┌──

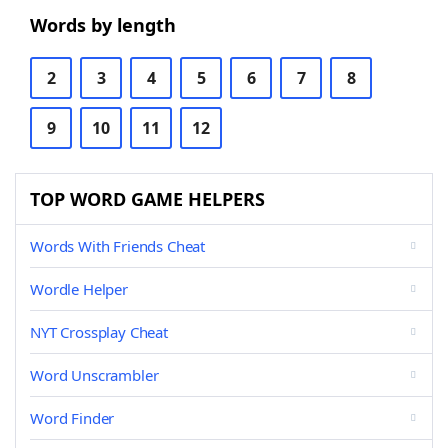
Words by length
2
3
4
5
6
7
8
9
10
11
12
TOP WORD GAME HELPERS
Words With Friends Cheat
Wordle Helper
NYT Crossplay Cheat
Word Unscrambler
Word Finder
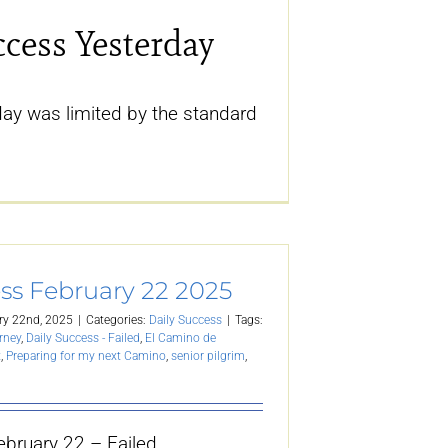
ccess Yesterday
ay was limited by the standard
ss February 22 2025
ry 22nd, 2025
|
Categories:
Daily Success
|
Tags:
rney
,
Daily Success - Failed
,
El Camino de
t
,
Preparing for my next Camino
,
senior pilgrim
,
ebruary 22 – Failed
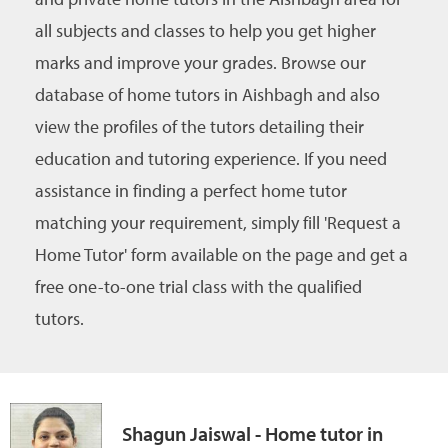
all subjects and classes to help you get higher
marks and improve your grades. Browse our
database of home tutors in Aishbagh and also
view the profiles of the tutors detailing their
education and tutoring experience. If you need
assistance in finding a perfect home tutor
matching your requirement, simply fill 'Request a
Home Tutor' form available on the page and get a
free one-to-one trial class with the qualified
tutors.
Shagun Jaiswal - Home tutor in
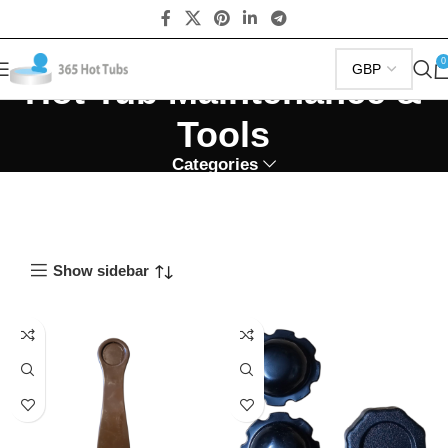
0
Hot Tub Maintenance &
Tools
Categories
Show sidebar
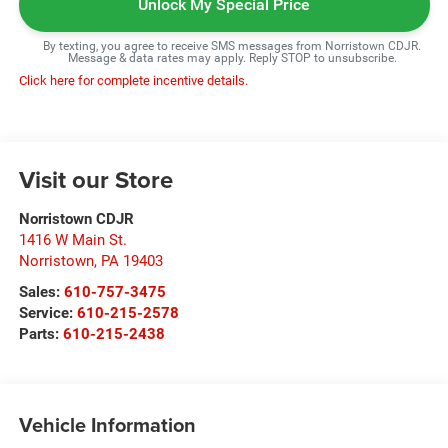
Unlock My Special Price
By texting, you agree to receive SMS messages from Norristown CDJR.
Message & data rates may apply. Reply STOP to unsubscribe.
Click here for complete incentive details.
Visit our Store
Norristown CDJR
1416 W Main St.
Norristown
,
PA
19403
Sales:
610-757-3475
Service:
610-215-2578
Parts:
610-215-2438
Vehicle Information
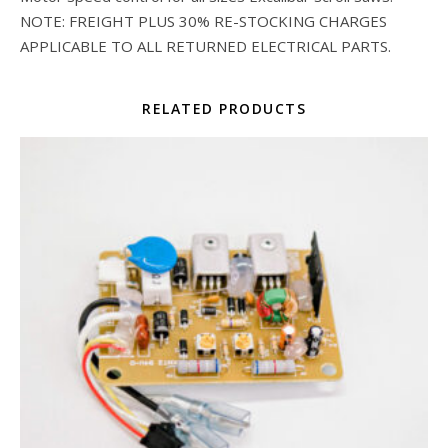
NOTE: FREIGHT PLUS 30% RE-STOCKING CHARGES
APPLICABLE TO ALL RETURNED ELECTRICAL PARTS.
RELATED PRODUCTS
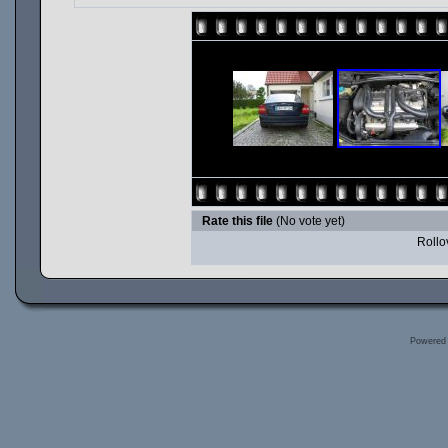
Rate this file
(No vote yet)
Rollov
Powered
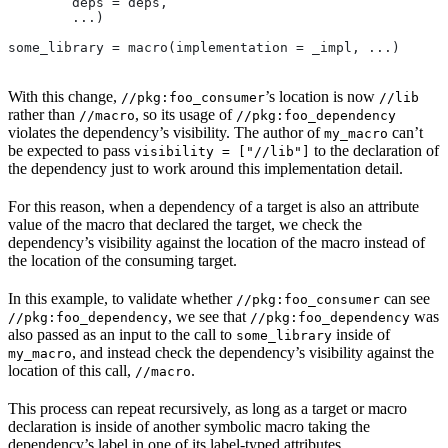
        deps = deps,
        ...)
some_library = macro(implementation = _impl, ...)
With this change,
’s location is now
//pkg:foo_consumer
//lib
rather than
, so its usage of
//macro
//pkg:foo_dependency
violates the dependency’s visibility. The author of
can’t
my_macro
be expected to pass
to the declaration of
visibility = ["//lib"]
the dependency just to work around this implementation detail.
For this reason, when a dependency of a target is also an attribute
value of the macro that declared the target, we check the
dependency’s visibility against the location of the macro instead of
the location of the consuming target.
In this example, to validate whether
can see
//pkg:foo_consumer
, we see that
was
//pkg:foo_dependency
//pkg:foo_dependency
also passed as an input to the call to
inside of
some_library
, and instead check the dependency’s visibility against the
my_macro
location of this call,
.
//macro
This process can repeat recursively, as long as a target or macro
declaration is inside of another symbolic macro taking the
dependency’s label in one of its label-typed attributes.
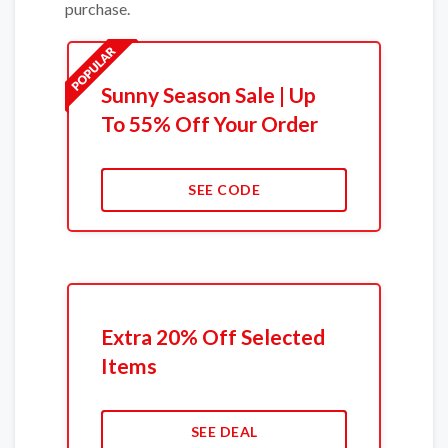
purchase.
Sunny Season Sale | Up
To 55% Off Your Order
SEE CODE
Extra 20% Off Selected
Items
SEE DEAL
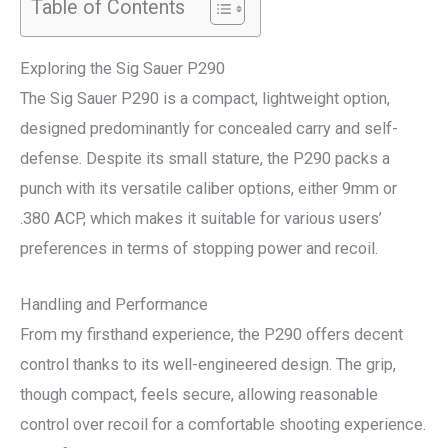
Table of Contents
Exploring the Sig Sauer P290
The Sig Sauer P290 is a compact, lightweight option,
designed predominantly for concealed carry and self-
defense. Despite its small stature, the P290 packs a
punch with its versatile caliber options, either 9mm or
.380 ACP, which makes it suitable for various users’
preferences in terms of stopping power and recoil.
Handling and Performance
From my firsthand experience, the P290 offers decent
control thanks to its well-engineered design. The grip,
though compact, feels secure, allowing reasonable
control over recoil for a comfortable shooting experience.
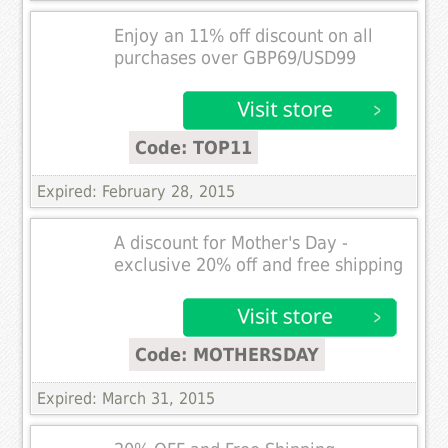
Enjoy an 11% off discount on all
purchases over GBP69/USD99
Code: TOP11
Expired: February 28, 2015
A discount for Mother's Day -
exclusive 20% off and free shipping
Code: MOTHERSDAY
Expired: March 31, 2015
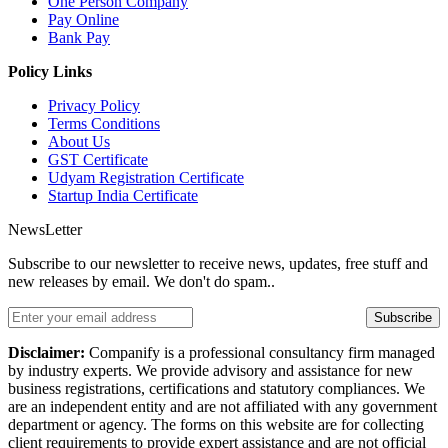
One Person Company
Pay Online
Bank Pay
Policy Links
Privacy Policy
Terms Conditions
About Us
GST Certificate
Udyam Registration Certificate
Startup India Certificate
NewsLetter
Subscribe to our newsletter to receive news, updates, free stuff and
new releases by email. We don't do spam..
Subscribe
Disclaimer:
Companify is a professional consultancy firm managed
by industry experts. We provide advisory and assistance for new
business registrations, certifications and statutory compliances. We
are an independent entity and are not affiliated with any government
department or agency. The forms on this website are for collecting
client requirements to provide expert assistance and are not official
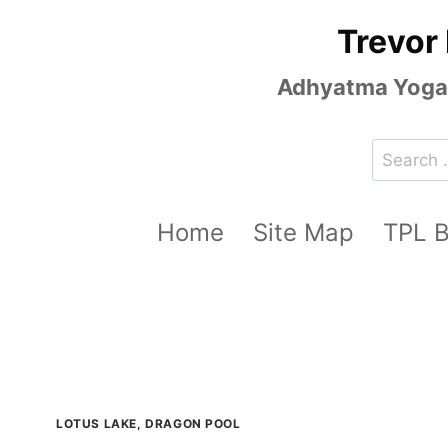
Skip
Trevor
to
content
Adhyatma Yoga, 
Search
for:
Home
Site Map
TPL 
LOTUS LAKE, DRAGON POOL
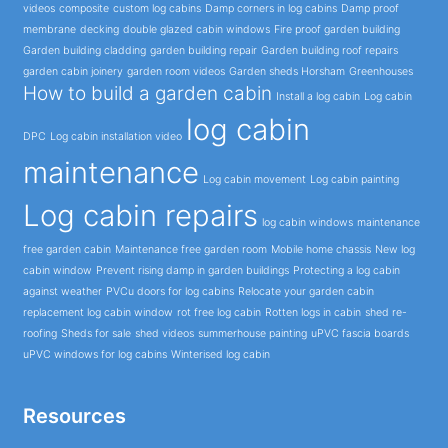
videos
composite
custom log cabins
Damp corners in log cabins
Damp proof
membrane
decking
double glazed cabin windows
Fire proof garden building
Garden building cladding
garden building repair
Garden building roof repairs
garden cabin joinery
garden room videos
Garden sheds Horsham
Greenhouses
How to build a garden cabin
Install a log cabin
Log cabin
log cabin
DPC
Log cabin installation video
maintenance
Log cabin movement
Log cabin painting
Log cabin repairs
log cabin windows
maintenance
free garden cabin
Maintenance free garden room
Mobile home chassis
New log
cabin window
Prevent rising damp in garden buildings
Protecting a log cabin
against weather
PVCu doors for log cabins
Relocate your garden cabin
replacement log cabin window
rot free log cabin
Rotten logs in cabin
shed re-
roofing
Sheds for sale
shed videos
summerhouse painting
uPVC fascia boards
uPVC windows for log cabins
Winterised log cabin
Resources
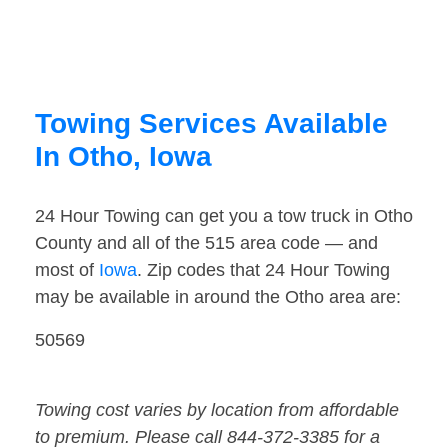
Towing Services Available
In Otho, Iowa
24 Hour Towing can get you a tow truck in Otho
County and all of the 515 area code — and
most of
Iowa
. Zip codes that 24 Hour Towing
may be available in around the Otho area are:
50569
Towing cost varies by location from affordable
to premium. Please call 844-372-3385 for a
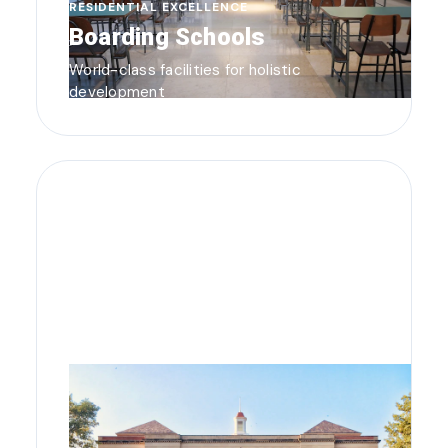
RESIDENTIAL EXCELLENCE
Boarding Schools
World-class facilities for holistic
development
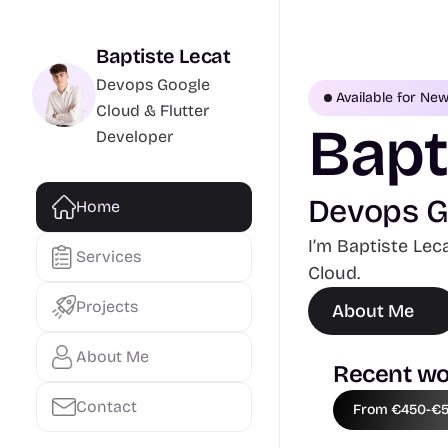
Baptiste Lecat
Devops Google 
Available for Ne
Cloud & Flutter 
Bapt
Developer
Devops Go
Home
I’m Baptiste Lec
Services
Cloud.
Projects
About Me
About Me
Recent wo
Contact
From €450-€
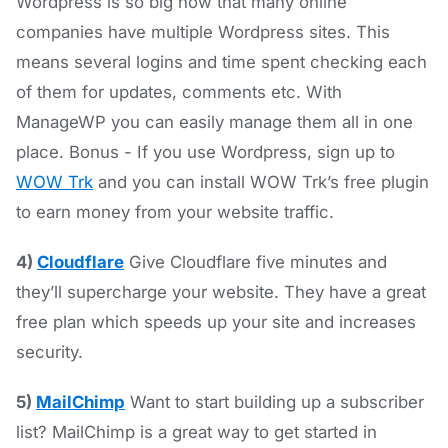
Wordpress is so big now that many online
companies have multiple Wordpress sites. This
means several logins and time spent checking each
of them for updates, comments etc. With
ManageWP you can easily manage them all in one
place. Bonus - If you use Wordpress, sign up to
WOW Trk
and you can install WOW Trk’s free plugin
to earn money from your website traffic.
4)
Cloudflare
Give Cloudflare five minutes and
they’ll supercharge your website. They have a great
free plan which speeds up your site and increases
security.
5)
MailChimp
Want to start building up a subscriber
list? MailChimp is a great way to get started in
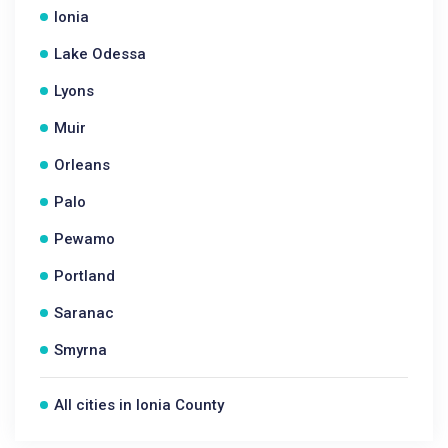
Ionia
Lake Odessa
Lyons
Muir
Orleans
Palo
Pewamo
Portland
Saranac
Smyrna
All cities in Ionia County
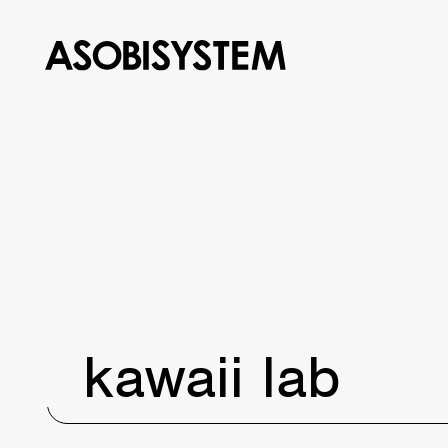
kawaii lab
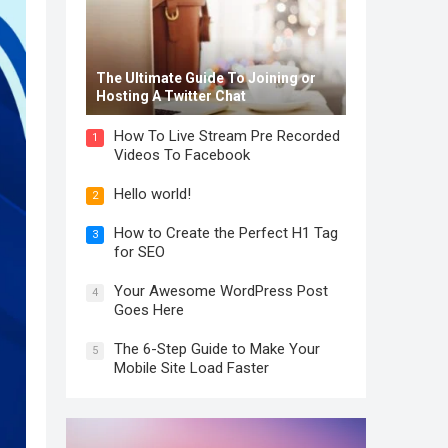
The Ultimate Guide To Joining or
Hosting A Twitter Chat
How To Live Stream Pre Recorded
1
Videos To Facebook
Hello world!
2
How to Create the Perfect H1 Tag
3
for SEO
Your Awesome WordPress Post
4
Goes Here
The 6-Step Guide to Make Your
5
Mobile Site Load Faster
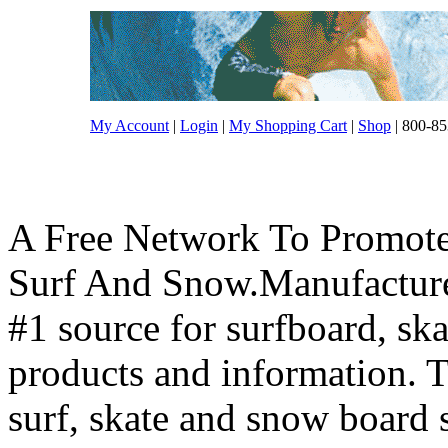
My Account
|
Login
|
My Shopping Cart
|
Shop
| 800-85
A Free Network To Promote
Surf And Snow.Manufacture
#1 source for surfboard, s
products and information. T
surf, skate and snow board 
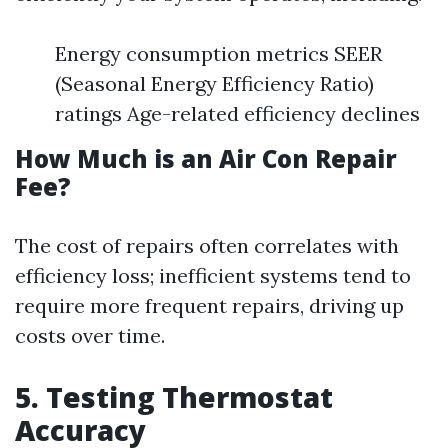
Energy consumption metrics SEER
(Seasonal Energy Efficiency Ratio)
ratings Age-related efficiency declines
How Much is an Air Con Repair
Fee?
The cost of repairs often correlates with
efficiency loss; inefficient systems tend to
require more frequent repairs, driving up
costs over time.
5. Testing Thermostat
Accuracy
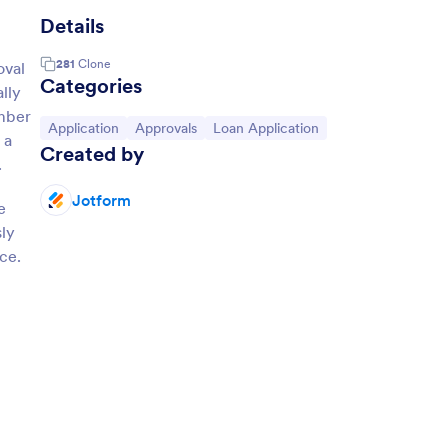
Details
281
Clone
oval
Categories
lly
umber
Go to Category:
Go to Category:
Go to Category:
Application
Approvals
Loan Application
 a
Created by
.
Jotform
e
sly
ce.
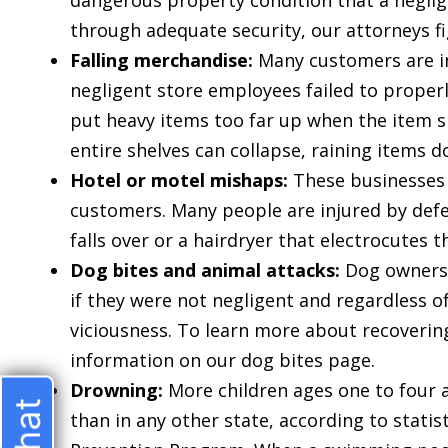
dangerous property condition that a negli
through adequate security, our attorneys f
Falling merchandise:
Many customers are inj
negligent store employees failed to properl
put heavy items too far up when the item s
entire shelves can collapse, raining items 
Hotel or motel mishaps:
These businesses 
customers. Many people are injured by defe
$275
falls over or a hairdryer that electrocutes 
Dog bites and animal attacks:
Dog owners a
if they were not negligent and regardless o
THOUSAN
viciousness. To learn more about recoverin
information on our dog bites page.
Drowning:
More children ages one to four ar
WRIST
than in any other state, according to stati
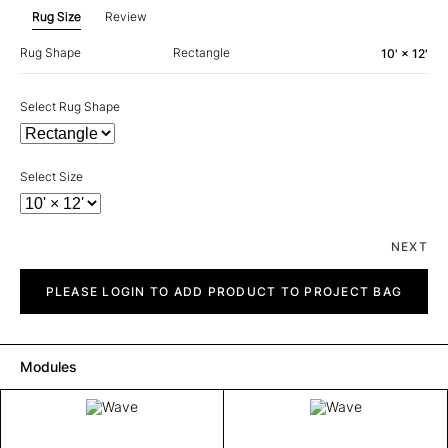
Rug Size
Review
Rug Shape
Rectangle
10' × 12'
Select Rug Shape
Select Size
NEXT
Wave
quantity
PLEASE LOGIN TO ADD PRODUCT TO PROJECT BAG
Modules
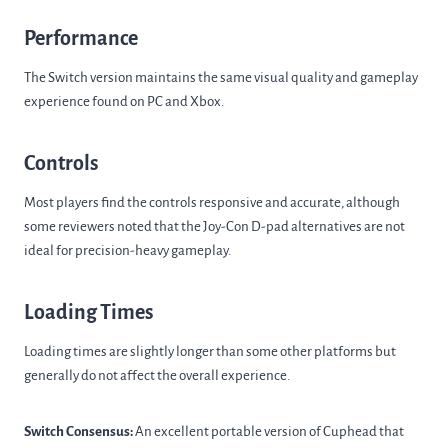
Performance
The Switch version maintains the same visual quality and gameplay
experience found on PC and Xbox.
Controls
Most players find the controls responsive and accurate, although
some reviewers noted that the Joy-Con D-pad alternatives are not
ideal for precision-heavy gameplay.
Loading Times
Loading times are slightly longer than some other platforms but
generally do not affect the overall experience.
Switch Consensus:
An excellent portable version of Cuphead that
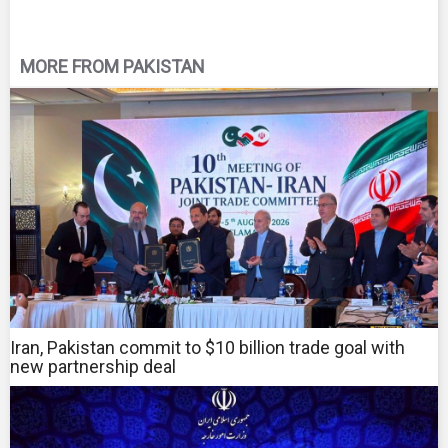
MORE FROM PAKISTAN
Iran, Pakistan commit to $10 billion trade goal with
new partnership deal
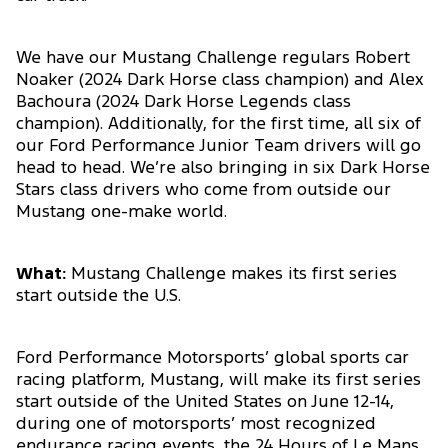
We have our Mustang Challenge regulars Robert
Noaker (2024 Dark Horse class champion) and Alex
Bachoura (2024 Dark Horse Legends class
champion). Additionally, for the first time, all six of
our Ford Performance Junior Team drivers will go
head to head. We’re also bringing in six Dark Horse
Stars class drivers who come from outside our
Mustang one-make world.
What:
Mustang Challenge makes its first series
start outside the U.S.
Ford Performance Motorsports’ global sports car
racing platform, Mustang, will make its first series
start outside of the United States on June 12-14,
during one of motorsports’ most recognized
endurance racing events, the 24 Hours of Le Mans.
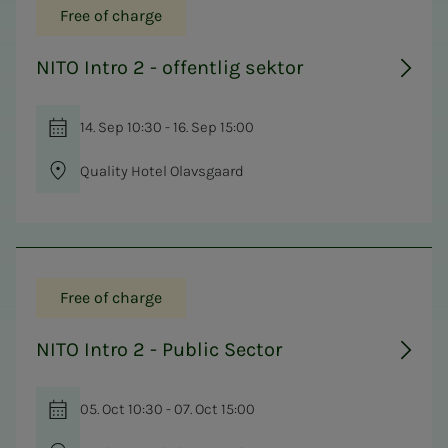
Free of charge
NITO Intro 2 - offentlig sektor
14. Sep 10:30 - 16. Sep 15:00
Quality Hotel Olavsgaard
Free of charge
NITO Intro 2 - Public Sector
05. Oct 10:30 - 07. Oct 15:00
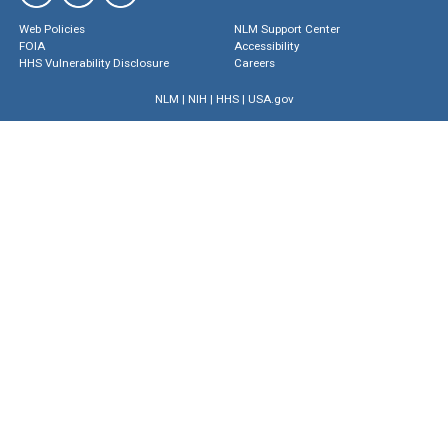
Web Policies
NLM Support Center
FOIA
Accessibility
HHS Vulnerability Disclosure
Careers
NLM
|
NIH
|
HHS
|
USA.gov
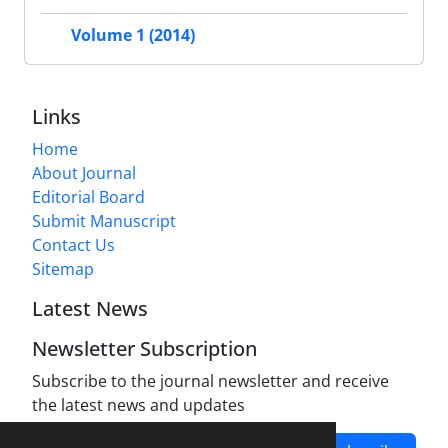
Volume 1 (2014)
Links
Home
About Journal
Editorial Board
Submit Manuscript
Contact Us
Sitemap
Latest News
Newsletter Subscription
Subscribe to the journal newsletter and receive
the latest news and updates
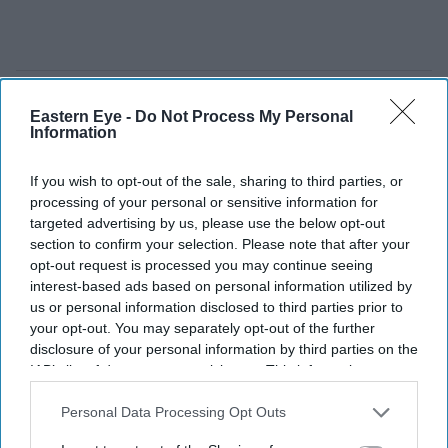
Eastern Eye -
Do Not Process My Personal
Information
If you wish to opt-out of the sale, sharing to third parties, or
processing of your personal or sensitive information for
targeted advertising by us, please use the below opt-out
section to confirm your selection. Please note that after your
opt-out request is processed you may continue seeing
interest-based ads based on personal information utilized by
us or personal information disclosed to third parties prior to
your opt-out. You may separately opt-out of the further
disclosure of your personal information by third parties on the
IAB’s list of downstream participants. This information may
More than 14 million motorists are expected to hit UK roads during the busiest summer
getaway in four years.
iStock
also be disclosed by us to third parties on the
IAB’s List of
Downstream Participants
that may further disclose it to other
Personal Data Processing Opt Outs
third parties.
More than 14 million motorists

└──

** Work required **
Copy every line of the records above that contains the word "series", and leave out all other lines.

** Your response **
Mustang Challenge makes its first series
racing platform, Mustang, will make its first series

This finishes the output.